Spraying VS Spraying & Back rolling – A Guide
Often times you will see a contractor who is using an airless paint sprayer but has an additional worker behind the employee spraying using a traditional paint roller. For many contractors, this is the standard method they use in applying coatings like latex or interior paints. However other contractors seem to simply spray their coating and nothing else. This article will cover what spraying and back rolling is and why you may want to back roll or not.
What Spraying and Back rolling is
When you spray and back roll you use an airless paint sprayer to apply the coating and immediately behind you will be a second worker who will then use a roller like a ½” Nap Roller to go over the coating that was just sprayed.
Why Spray and Back roll?
By back rolling right after you spray the coating that you have applied the coating will work into the surface of the product more efficiently than just spraying alone. The benefit of working the coating in further is that it will help promote better adhesion between your coating and the substrate (which is most commonly drywall as back rolling is a popular application with home interiors). Additionally, it will help smooth down raised fibers that may occur when applying coating to a drywall.
When is spraying and back rolling needed or used?
Typically, you want to consider spraying them back rolling when applying the primer for the interior walls of the home or new build construction. You will also want to talk with your coatings provider to determine if your substrate and coating system will require back rolling as it will depend on the quality of the coating system and the substrate. The reason it is especially important to back roll primer is the primer is the coat that bonds with the substrate initially. If your primer is not properly applied or does not adhere well to the substrate you can experience coating failure, which is when the coating does not last, perform properly. or stay on the surface. An additional application you may want to consider using a back roller is when you want to achieve a texture affect with the coating you are applying. The back roller will be able to create a texture unlike a pure airless application that will typically provide a very smooth flat finish. For the top coat that goes over your primer you can often choose whether to back roll or just spray, for ultimate adhesion back rolling will help but for a smooth finish spraying alone can be sufficient.
How can you reduce the potential need for back rolling?
There are a few ways in which you can potentially reduce the need to back roll a coating.

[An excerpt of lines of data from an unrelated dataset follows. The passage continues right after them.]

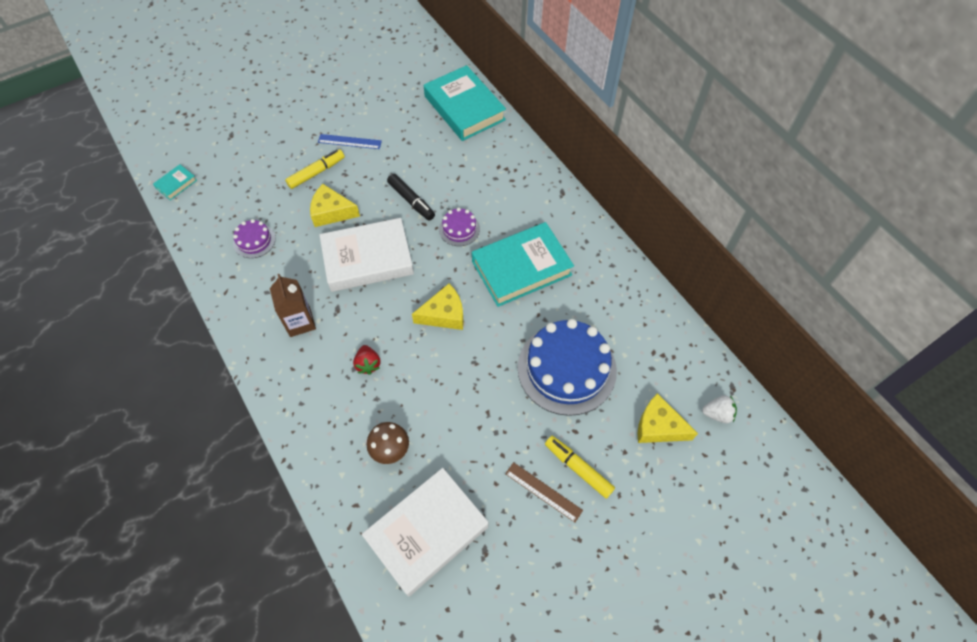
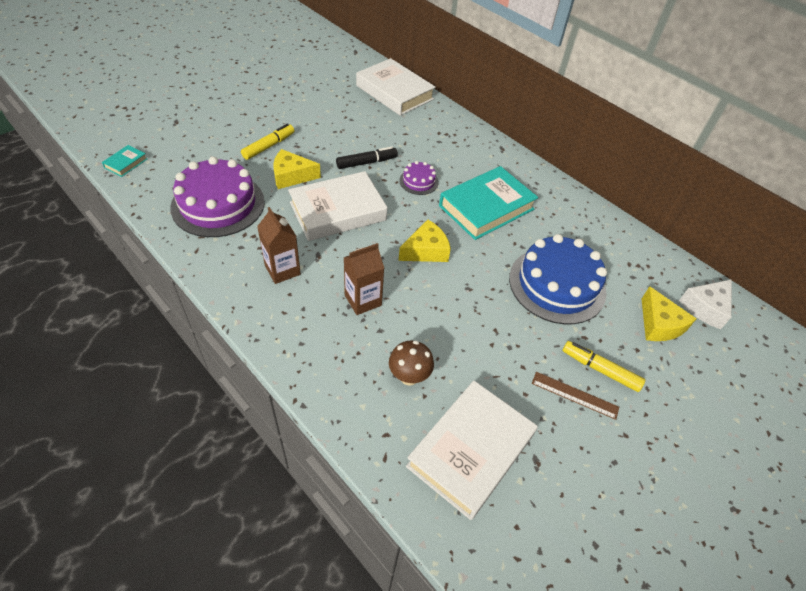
camera: 15 degrees left, 10 degrees down
purple cake [233,219,275,258] -> purple cake [170,157,265,237], size x2.14
blue ruler [318,134,382,149] -> none
red strawberry [353,345,380,375] -> brown carton [343,243,384,315]
black marker [387,174,435,220] -> black marker turned 60 degrees counterclockwise [336,147,398,169]
turquoise book [424,65,506,141] -> white book [356,58,436,116]
yellow cheese [637,393,698,443] -> yellow cheese turned 120 degrees counterclockwise [642,286,696,341]
white strawberry [702,395,737,423] -> white cheese [679,279,732,329]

Factor 1-the quality of the paint/primer you use-their different grades of paint/primer that every company offers, that will also have different costs associated with them. Higher-end primers may be able to provide strong adhesion without the need for back rolling. The best way to determine if you can use your primer without needing back rolling is to consult with your coatings company to find the primer that will adhere well and perform well without the need to back roll the substrate that you will be applying the primer to.
Factor 2 – Sanding between the primer’s application and your topcoat. One of the main reasons that you back roll over certain substrates like drywall is to reduce the paper filaments that raise up on new drywall when you spray a coating. If your using a high quality primer that will not require back rolling but are worried about issues with raised filaments you can consider sanding between the primer and top coat if it seems sanding would take less time than back rolling the entire surface.
Typically, back rolling after spraying on walls and ceilings is ideal especially for your primer. It will help in promoting better adhesion of the primer and reduce issues of raised filaments with drywall. If you want to try to reduce back rolling you can consider coordinating with your paint company to find a primer that will adhere and perform well without back rolling and consider sanding the surface between primer and top coat to reduce any issues with raised filaments if they are a potential concern.